Adam
Haberberg fue un niño como muchos otros. Un niño que salía triste en las
fotografías de grupo del colegio, que creció en una familia media, que disfrutó
de amistades, que soñó con un futuro espléndido. Ahora, a sus 47 años, todo
parece haber comenzado a pudrirse a su alrededor: su esposa Irène ya no lo ama
(es posible que incluso tenga un amante), su ilusión de convertirse en un
escritor de éxito hace tiempo que se fue por el desagüe (publica novelas de
aeropuerto, con seudónimo), la relación con sus hijos es fría (la amargura
cotidiana y sus cambios de humor lo apartan de ellos) y, para colmo de males,
el oftalmólogo le acaba de comunicar que tiene graves problemas en los ojos y
podría perder el uso de uno (al menos uno) de ellos. Así que cuando comienza la
novela no nos resulta extraño que Adam haya decidido sentarse en un banco del
Jardin des Plantes, silencioso y triste, para observar a los avestruces
mientras piensa en su vida, malbaratada y declinante.
Observemos
ahora cómo se acerca un segundo personaje hasta nosotros: se trata de
Marie-Thérèse Lyoc, una antigua compañera de clase que goza de un buen sueldo
vendiendo productos de merchandising y que, milagrosamente (Adam ha perdido
mucho pelo y tiene una ostensible barriga), lo reconoce. Apenas unos minutos
después, ella lo invita a cenar en su casa: le parece una oportunidad para
ponerse al día contándose cómo les ha ido. Adam, feble pero cortés, acepta.
El
juego narrativo que nos propone la parisina Yasmina Reza en esta novela (que
traduce Gonzalo Garcés para Anagrama) no se desliza entonces hacia lo erótico,
como parecería previsible, sino hacia otros horizontes más densos y más agrios:
la revisión de dos existencias que no han alcanzado sus objetivos.

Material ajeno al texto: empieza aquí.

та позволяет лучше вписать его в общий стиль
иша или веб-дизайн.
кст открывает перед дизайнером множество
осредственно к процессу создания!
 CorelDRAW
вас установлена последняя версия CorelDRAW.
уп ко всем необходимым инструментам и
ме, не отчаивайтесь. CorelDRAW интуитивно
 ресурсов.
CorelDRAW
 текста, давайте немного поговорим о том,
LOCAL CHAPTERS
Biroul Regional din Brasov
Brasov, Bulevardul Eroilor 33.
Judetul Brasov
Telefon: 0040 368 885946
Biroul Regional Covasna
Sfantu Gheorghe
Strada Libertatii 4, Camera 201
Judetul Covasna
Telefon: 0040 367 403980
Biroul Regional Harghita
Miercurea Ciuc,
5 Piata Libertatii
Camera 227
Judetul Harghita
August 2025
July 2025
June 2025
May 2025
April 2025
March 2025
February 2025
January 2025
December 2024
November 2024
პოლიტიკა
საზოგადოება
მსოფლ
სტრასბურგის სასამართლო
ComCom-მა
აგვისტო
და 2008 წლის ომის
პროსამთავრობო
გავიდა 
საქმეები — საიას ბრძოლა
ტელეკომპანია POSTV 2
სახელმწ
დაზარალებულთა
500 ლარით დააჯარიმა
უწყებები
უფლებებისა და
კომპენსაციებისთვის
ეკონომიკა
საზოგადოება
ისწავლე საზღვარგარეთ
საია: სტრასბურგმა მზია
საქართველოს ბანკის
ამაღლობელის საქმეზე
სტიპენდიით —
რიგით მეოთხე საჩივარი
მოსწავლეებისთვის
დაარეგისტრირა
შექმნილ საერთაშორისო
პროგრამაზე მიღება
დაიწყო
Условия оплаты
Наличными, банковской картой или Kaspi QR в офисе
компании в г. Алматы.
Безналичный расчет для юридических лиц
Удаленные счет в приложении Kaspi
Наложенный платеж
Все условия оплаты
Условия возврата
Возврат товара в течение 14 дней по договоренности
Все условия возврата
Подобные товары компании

Marie-Thérèse se ha maquillado el fracaso con ortopedias auxiliares (los
electrodomésticos, la risa, una vieja carta); pero Adam no dispone de asidero
alguno al que aferrarse y siente pánico (“Estoy cansado de desmoronarme. Tengo
miedo”). Sabe muy bien que no ha conseguido el éxito, en ninguna de sus
vertientes (ni con los libros, ni en el amor, ni en la paternidad); y ahora se
siente al borde del acantilado, con ganas de llorar, incomprendido, solo. Su
salud pende de un hilo, su matrimonio pende de otro. Ojalá encontrara el modo
de escribir una buena historia, que le sirviera para demostrar (y demostrarse)
que sí tiene talento.
Quien sí lo tiene, y a raudales, es Yasmina Reza. Este volumen es una nueva demostración, que les invito a leer a la mayor brevedad.
1 comentario:
No he leído nada de Yasmina Reza, aunque guardo un recuerdo indeleble de la representación de "Arte". La vi representada por Carlos Hipólito, José María Pou y Flotats. La recuerdo como si la hubiera visto hoy mismo, tal fue la impresión que me causó, y eso que han pasado ya algo más de veinte años. También he visto en cine y en teatro "Un dios salvaje": magnífica, estupenda
Esta novela que traes no la conocía pero me la apunto pues tu reseña me la hace muy atractiva.